▸ **WHAT TO WORK ON**: Please rewrite all the entries, putting "Analyse-Cookies" wherever "Leistungs-Cookies" appears and leaving every other part as it is.

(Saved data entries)

————————

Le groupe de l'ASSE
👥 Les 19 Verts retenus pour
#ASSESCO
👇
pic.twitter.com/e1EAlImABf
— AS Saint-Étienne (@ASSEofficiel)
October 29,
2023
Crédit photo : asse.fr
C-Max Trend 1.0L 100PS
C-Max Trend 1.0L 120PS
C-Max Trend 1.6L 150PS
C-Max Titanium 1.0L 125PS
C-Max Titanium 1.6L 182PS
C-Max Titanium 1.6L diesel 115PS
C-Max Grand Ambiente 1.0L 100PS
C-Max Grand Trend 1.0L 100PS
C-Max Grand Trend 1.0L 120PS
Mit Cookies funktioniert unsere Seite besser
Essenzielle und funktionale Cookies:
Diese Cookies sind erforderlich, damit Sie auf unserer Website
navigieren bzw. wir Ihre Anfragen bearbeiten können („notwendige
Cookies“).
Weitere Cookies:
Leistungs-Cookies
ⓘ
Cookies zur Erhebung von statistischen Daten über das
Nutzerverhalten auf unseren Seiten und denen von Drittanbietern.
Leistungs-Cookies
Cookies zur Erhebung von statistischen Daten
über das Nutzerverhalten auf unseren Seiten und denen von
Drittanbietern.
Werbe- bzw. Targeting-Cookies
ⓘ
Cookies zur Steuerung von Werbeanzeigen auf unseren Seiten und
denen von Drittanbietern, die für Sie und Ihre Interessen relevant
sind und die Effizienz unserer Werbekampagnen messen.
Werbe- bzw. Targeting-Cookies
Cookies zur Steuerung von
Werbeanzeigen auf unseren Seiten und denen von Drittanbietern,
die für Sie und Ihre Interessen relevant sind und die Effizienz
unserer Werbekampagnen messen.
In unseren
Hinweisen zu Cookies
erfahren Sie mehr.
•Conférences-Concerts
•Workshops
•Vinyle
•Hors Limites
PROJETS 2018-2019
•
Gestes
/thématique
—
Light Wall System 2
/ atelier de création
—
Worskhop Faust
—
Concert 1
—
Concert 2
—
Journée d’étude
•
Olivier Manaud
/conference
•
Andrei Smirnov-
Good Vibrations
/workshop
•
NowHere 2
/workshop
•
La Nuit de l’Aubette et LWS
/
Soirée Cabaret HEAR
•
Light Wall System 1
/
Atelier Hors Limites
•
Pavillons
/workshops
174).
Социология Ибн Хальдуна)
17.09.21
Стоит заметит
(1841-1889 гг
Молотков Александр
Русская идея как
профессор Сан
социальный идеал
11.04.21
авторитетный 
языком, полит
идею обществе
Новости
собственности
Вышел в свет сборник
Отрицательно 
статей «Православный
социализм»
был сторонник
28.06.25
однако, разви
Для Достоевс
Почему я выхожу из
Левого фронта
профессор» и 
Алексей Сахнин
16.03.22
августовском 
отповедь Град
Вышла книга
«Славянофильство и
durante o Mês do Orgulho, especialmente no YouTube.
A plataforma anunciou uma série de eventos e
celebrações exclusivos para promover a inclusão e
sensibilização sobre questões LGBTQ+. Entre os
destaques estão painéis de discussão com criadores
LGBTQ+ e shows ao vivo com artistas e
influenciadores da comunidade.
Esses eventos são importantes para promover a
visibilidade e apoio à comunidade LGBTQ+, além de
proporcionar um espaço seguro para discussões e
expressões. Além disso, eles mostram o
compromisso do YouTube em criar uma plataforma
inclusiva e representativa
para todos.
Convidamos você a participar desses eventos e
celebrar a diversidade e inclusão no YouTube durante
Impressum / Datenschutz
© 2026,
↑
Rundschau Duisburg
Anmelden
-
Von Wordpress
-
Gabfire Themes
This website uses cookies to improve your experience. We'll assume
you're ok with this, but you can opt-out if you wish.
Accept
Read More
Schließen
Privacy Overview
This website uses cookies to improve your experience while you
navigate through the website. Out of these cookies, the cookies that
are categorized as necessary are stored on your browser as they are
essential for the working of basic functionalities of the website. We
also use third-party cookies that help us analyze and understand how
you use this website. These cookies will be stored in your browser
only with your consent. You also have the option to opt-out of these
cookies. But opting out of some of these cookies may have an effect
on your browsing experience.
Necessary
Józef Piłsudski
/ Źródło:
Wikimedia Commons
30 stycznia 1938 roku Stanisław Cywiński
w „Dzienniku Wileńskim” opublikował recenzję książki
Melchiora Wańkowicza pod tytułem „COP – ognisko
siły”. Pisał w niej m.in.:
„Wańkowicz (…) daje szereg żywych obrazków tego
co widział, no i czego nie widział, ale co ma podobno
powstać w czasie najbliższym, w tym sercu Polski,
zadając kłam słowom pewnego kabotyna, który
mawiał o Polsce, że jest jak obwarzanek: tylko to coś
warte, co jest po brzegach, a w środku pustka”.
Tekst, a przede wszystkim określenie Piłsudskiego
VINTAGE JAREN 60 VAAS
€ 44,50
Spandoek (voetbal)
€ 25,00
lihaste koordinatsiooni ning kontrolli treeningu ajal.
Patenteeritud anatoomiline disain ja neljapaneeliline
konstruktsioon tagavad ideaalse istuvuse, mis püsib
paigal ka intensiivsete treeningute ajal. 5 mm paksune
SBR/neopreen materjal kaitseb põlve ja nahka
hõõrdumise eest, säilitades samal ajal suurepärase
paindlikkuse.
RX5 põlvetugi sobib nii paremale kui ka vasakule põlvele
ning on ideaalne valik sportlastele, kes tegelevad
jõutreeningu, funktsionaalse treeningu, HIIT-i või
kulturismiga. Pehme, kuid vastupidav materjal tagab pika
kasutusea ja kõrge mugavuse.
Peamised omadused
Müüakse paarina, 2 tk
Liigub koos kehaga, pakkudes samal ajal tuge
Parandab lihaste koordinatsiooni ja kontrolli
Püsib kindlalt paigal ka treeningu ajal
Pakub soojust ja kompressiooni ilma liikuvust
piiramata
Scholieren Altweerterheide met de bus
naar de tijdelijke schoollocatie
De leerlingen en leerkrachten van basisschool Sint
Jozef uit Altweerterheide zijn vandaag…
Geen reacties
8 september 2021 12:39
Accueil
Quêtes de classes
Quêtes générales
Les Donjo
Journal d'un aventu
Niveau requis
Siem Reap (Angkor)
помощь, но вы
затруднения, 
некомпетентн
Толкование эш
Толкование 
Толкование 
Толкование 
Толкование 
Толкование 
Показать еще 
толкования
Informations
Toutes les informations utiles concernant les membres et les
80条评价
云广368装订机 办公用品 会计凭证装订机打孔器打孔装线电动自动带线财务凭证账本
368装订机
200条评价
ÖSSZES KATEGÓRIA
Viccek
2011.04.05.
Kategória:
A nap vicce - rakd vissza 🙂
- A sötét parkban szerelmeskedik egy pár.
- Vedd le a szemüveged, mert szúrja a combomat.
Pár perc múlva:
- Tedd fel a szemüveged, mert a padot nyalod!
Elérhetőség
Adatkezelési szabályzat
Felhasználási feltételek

————————

▸ **EXERCISE SOLUTION**:
Le groupe de l'ASSE
👥 Les 19 Verts retenus pour
#ASSESCO
👇
pic.twitter.com/e1EAlImABf
— AS Saint-Étienne (@ASSEofficiel)
October 29,
2023
Crédit photo : asse.fr
C-Max Trend 1.0L 100PS
C-Max Trend 1.0L 120PS
C-Max Trend 1.6L 150PS
C-Max Titanium 1.0L 125PS
C-Max Titanium 1.6L 182PS
C-Max Titanium 1.6L diesel 115PS
C-Max Grand Ambiente 1.0L 100PS
C-Max Grand Trend 1.0L 100PS
C-Max Grand Trend 1.0L 120PS
Mit Cookies funktioniert unsere Seite besser
Essenzielle und funktionale Cookies:
Diese Cookies sind erforderlich, damit Sie auf unserer Website
navigieren bzw. wir Ihre Anfragen bearbeiten können („notwendige
Cookies“).
Weitere Cookies:
Analyse-Cookies
ⓘ
Cookies zur Erhebung von statistischen Daten über das
Nutzerverhalten auf unseren Seiten und denen von Drittanbietern.
Analyse-Cookies
Cookies zur Erhebung von statistischen Daten
über das Nutzerverhalten auf unseren Seiten und denen von
Drittanbietern.
Werbe- bzw. Targeting-Cookies
ⓘ
Cookies zur Steuerung von Werbeanzeigen auf unseren Seiten und
denen von Drittanbietern, die für Sie und Ihre Interessen relevant
sind und die Effizienz unserer Werbekampagnen messen.
Werbe- bzw. Targeting-Cookies
Cookies zur Steuerung von
Werbeanzeigen auf unseren Seiten und denen von Drittanbietern,
die für Sie und Ihre Interessen relevant sind und die Effizienz
unserer Werbekampagnen messen.
In unseren
Hinweisen zu Cookies
erfahren Sie mehr.
•Conférences-Concerts
•Workshops
•Vinyle
•Hors Limites
PROJETS 2018-2019
•
Gestes
/thématique
—
Light Wall System 2
/ atelier de création
—
Worskhop Faust
—
Concert 1
—
Concert 2
—
Journée d’étude
•
Olivier Manaud
/conference
•
Andrei Smirnov-
Good Vibrations
/workshop
•
NowHere 2
/workshop
•
La Nuit de l’Aubette et LWS
/
Soirée Cabaret HEAR
•
Light Wall System 1
/
Atelier Hors Limites
•
Pavillons
/workshops
174).
Социология Ибн Хальдуна)
17.09.21
Стоит заметит
(1841-1889 гг
Молотков Александр
Русская идея как
профессор Сан
социальный идеал
11.04.21
авторитетный 
языком, полит
идею обществе
Новости
собственности
Вышел в свет сборник
Отрицательно 
статей «Православный
социализм»
был сторонник
28.06.25
однако, разви
Для Достоевс
Почему я выхожу из
Левого фронта
профессор» и 
Алексей Сахнин
16.03.22
августовском 
отповедь Град
Вышла книга
«Славянофильство и
durante o Mês do Orgulho, especialmente no YouTube.
A plataforma anunciou uma série de eventos e
celebrações exclusivos para promover a inclusão e
sensibilização sobre questões LGBTQ+. Entre os
destaques estão painéis de discussão com criadores
LGBTQ+ e shows ao vivo com artistas e
influenciadores da comunidade.
Esses eventos são importantes para promover a
visibilidade e apoio à comunidade LGBTQ+, além de
proporcionar um espaço seguro para discussões e
expressões. Além disso, eles mostram o
compromisso do YouTube em criar uma plataforma
inclusiva e representativa
para todos.
Convidamos você a participar desses eventos e
celebrar a diversidade e inclusão no YouTube durante
Impressum / Datenschutz
© 2026,
↑
Rundschau Duisburg
Anmelden
-
Von Wordpress
-
Gabfire Themes
This website uses cookies to improve your experience. We'll assume
you're ok with this, but you can opt-out if you wish.
Accept
Read More
Schließen
Privacy Overview
This website uses cookies to improve your experience while you
navigate through the website. Out of these cookies, the cookies that
are categorized as necessary are stored on your browser as they are
essential for the working of basic functionalities of the website. We
also use third-party cookies that help us analyze and understand how
you use this website. These cookies will be stored in your browser
only with your consent. You also have the option to opt-out of these
cookies. But opting out of some of these cookies may have an effect
on your browsing experience.
Necessary
Józef Piłsudski
/ Źródło:
Wikimedia Commons
30 stycznia 1938 roku Stanisław Cywiński
w „Dzienniku Wileńskim” opublikował recenzję książki
Melchiora Wańkowicza pod tytułem „COP – ognisko
siły”. Pisał w niej m.in.:
„Wańkowicz (…) daje szereg żywych obrazków tego
co widział, no i czego nie widział, ale co ma podobno
powstać w czasie najbliższym, w tym sercu Polski,
zadając kłam słowom pewnego kabotyna, który
mawiał o Polsce, że jest jak obwarzanek: tylko to coś
warte, co jest po brzegach, a w środku pustka”.
Tekst, a przede wszystkim określenie Piłsudskiego
VINTAGE JAREN 60 VAAS
€ 44,50
Spandoek (voetbal)
€ 25,00
lihaste koordinatsiooni ning kontrolli treeningu ajal.
Patenteeritud anatoomiline disain ja neljapaneeliline
konstruktsioon tagavad ideaalse istuvuse, mis püsib
paigal ka intensiivsete treeningute ajal. 5 mm paksune
SBR/neopreen materjal kaitseb põlve ja nahka
hõõrdumise eest, säilitades samal ajal suurepärase
paindlikkuse.
RX5 põlvetugi sobib nii paremale kui ka vasakule põlvele
ning on ideaalne valik sportlastele, kes tegelevad
jõutreeningu, funktsionaalse treeningu, HIIT-i või
kulturismiga. Pehme, kuid vastupidav materjal tagab pika
kasutusea ja kõrge mugavuse.
Peamised omadused
Müüakse paarina, 2 tk
Liigub koos kehaga, pakkudes samal ajal tuge
Parandab lihaste koordinatsiooni ja kontrolli
Püsib kindlalt paigal ka treeningu ajal
Pakub soojust ja kompressiooni ilma liikuvust
piiramata
Scholieren Altweerterheide met de bus
naar de tijdelijke schoollocatie
De leerlingen en leerkrachten van basisschool Sint
Jozef uit Altweerterheide zijn vandaag…
Geen reacties
8 september 2021 12:39
Accueil
Quêtes de classes
Quêtes générales
Les Donjo
Journal d'un aventu
Niveau requis
Siem Reap (Angkor)
помощь, но вы
затруднения, 
некомпетентн
Толкование эш
Толкование 
Толкование 
Толкование 
Толкование 
Толкование 
Показать еще 
толкования
Informations
Toutes les informations utiles concernant les membres et les
80条评价
云广368装订机 办公用品 会计凭证装订机打孔器打孔装线电动自动带线财务凭证账本
368装订机
200条评价
ÖSSZES KATEGÓRIA
Viccek
2011.04.05.
Kategória:
A nap vicce - rakd vissza 🙂
- A sötét parkban szerelmeskedik egy pár.
- Vedd le a szemüveged, mert szúrja a combomat.
Pár perc múlva:
- Tedd fel a szemüveged, mert a padot nyalod!
Elérhetőség
Adatkezelési szabályzat
Felhasználási feltételek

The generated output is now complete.